ZU PRÜFENDER TEXT –

↓

Debatte um Genozid-Doku "Deutsche Schuld":Zu leicht genommen

Debatte um Genozid-Doku "Deutsche Schuld": Aminata Belli in "Deutsche Schuld".

Aminata Belli in "Deutsche Schuld".

(Foto: NDR/Silvia Palmigiano)

Der NDR musste seine Doku "Deutsche Schuld" zum Genozid in Namibia korrigieren. Doch den Kritikern reicht das nicht.

Von Jörg Häntzschel

Es war ziemlich naiv vom NDR zu glauben, ein Jahrhundertverbrechen wie den Völkermord an den Nama und Herero in Namibia in einem 45-Minuten-Filmchen abhandeln zu können; diesem Doku-Snack den gedenksteinschweren Titel Deutsche Schuld zu geben; und dann eine Moderatorin, Mode-Redakteurin und Influencerin, Aminata Belli, als "Host" für dieses, so fühlt es sich an, verlängerte Wochenende in der deutschen Kolonialgeschichte zu casten. Nachdem dem Film erhebliche Fehler vorgeworfen wurden, hat der Sender nun einige Korrekturen vorgenommen. Mehrere ARD-Anstalten, darunter der NDR selbst, haben eine Kurzfassung des Films auf Youtube gelöscht, im ARD-Kanal ist sie aber noch zu sehen.

↑

ARBEITSAUFTRAG – Schreiben Sie aus dem Text über die NDR-Doku „Deutsche Schuld“ den Abschnitt von „Es war ziemlich“ bis einschließlich „aber noch zu sehen.“ wortgetreu ab.

DATENSATZ –
↓

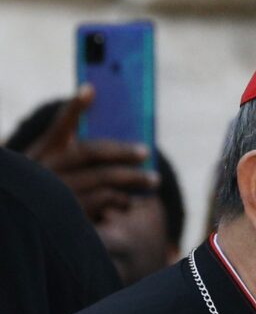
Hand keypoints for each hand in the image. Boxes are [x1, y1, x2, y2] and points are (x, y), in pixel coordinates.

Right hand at [24, 85, 157, 220]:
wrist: (51, 224)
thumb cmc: (65, 185)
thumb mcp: (66, 163)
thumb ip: (87, 145)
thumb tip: (108, 111)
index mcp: (44, 151)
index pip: (59, 125)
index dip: (73, 108)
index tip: (90, 89)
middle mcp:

↑

ANTWORT –
Es war ziemlich naiv vom NDR zu glauben, ein Jahrhundertverbrechen wie den Völkermord an den Nama und Herero in Namibia in einem 45-Minuten-Filmchen abhandeln zu können; diesem Doku-Snack den gedenksteinschweren Titel Deutsche Schuld zu geben; und dann eine Moderatorin, Mode-Redakteurin und Influencerin, Aminata Belli, als "Host" für dieses, so fühlt es sich an, verlängerte Wochenende in der deutschen Kolonialgeschichte zu casten. Nachdem dem Film erhebliche Fehler vorgeworfen wurden, hat der Sender nun einige Korrekturen vorgenommen. Mehrere ARD-Anstalten, darunter der NDR selbst, haben eine Kurzfassung des Films auf Youtube gelöscht, im ARD-Kanal ist sie aber noch zu sehen.